Abstract
Rapid conversion of force into a biological signal enables living cells to respond to mechanical forces in their environment. The force is believed to initially affect the plasma membrane and then alter the behavior of membrane proteins. Phospholipase D2 (PLD2) is a mechanosensitive enzyme that is regulated by a structured membrane-lipid site comprised of cholesterol and saturated ganglioside (GM1). Here we show stretch activation of TWIK-related K+ channel (TREK-1) is mechanically evoked by PLD2 and spatial patterning involving ordered GM1 and 4,5-
bisphosphate (PIP2) clusters. First, mechanical force deforms the ordered lipids, which lowers membrane cholesterol, disrupts the interaction of PLD2 with the GM1 lipids, and allows a complex of TREK-1 and PLD2 to associate with PIP2 clusters. The association with PIP2 activates the enzyme, which produces the second messenger phosphatidic acid (PA) that gates the channel. Co-expression of catalytically inactive PLD2 inhibits TREK-1 stretch currents in a biological membrane. Cellular uptake of cholesterol inhibits TREK-1 currents in culture and depletion of cholesterol from astrocytes releases TREK-1 from GM1 lipids in mouse brain. Depletion of the PLD2 ortholog in flies results in hypersensitivity to mechanical force. We conclude PLD2 mechanosensitivity combines with TREK-1 ion permeability to elicit a mechanically evoked response.
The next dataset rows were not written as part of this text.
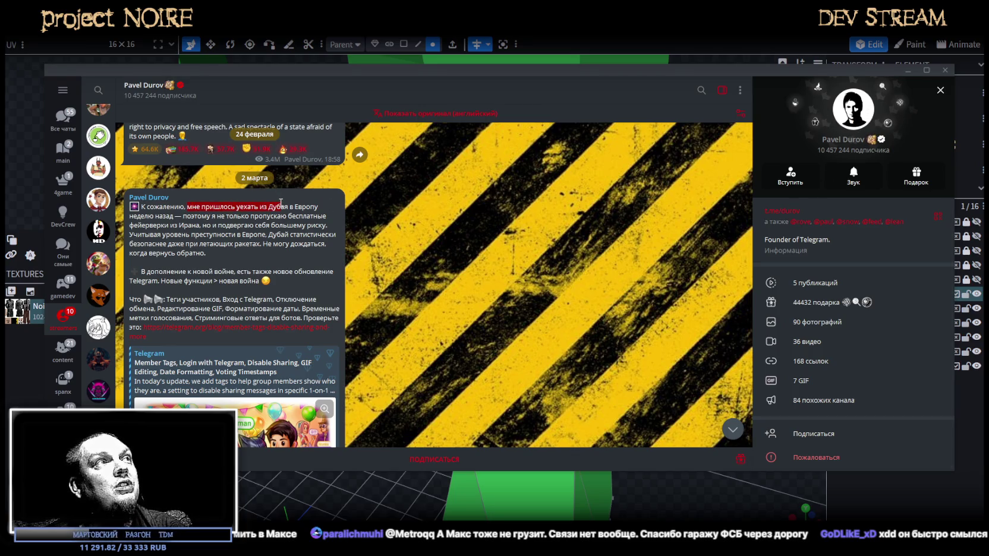
{"action": "left_click_drag", "start_coordinate": [232, 206], "coordinate": [287, 207]}
{"action": "mouse_move", "coordinate": [182, 216]}
{"action": "left_mouse_down"}
{"action": "mouse_move", "coordinate": [257, 217]}
{"action": "mouse_move", "coordinate": [156, 227]}
{"action": "mouse_move", "coordinate": [198, 226]}
{"action": "left_mouse_up"}
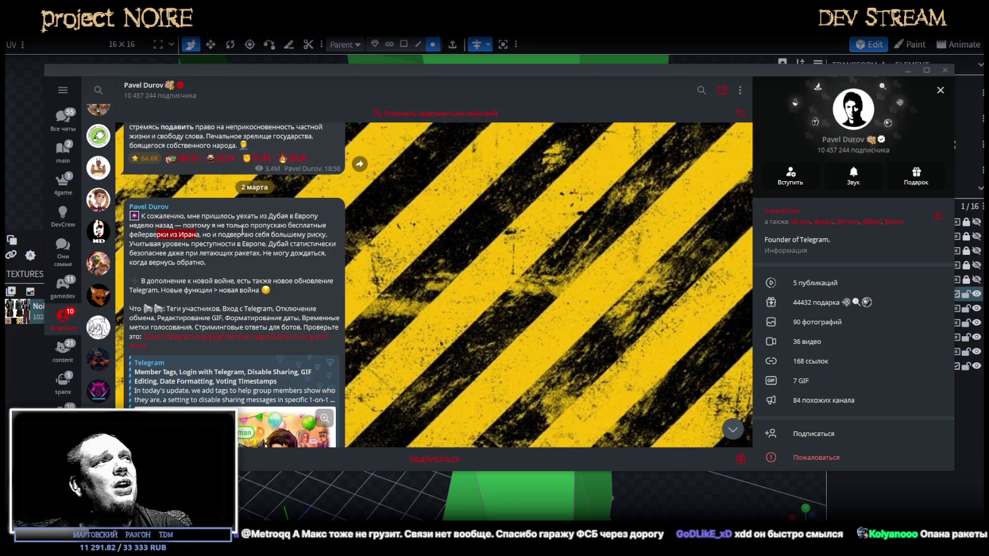
{"action": "left_click_drag", "start_coordinate": [179, 244], "coordinate": [263, 245]}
Summary Shear thinning activates TREK-1 through a second messenger.
Competing Interest Statement
The authors have declared no competing interest.
Footnotes
The new revisions contains corrections and suggestion made by Elife reviewers, including new data in Fig S2 which shows levels of TREK-1 with xPLD mPLD and PIP2, and GM1 levels with and without shear.